_INSTRUCTION_
Pictures are to be skipped; every other part of the records is copied exactly.

-- EXCERPTED DATA follows --

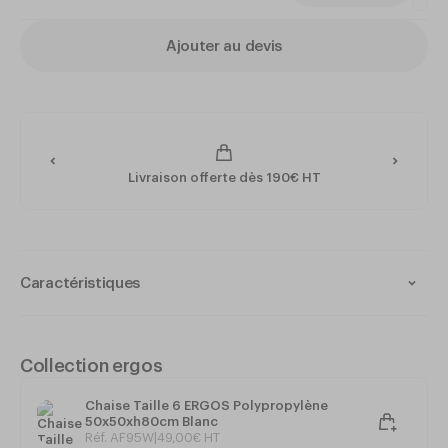
Ajouter au devis
Livraison offerte dès 190€ HT
Caractéristiques
Collection : ERGOS
Matériau : Polypropylène double paroi
Intérieur et extérieur
Collection ergos
Matériau 100% recyclable et réutilisable
Monobloc - Très résistant
Chaise Taille 6 ERGOS Polypropylène
Très stable et de grande sécurité
50x50xh80cm Blanc
Système antibasculement
Réf. AF95W
|
49
,
00
€
HT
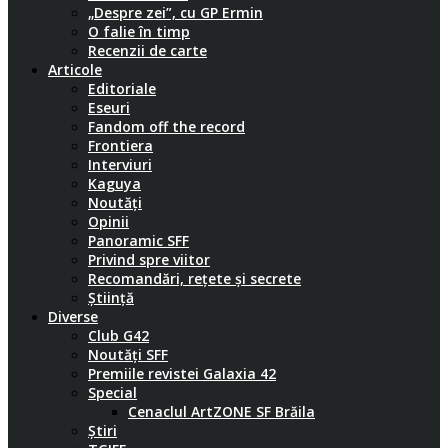
„Despre zei”, cu GP Ermin
O falie în timp
Recenzii de carte
Articole
Editoriale
Eseuri
Fandom off the record
Frontiera
Interviuri
Kaguya
Noutăți
Opinii
Panoramic SFF
Privind spre viitor
Recomandări, rețete și secrete
Știință
Diverse
Club G42
Noutăți SFF
Premiile revistei Galaxia 42
Special
Cenaclul ArtZONE SF Brăila
Știri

-- EXCERPTED DATA concluded --

_TASK RESPONSE_
Ajouter au devis
Livraison offerte dès 190€ HT
Caractéristiques
Collection : ERGOS
Matériau : Polypropylène double paroi
Intérieur et extérieur
Collection ergos
Matériau 100% recyclable et réutilisable
Monobloc - Très résistant
Chaise Taille 6 ERGOS Polypropylène
Très stable et de grande sécurité
50x50xh80cm Blanc
Système antibasculement
Réf. AF95W
|
49
,
00
€
HT
„Despre zei”, cu GP Ermin
O falie în timp
Recenzii de carte
Articole
Editoriale
Eseuri
Fandom off the record
Frontiera
Interviuri
Kaguya
Noutăți
Opinii
Panoramic SFF
Privind spre viitor
Recomandări, rețete și secrete
Știință
Diverse
Club G42
Noutăți SFF
Premiile revistei Galaxia 42
Special
Cenaclul ArtZONE SF Brăila
Știri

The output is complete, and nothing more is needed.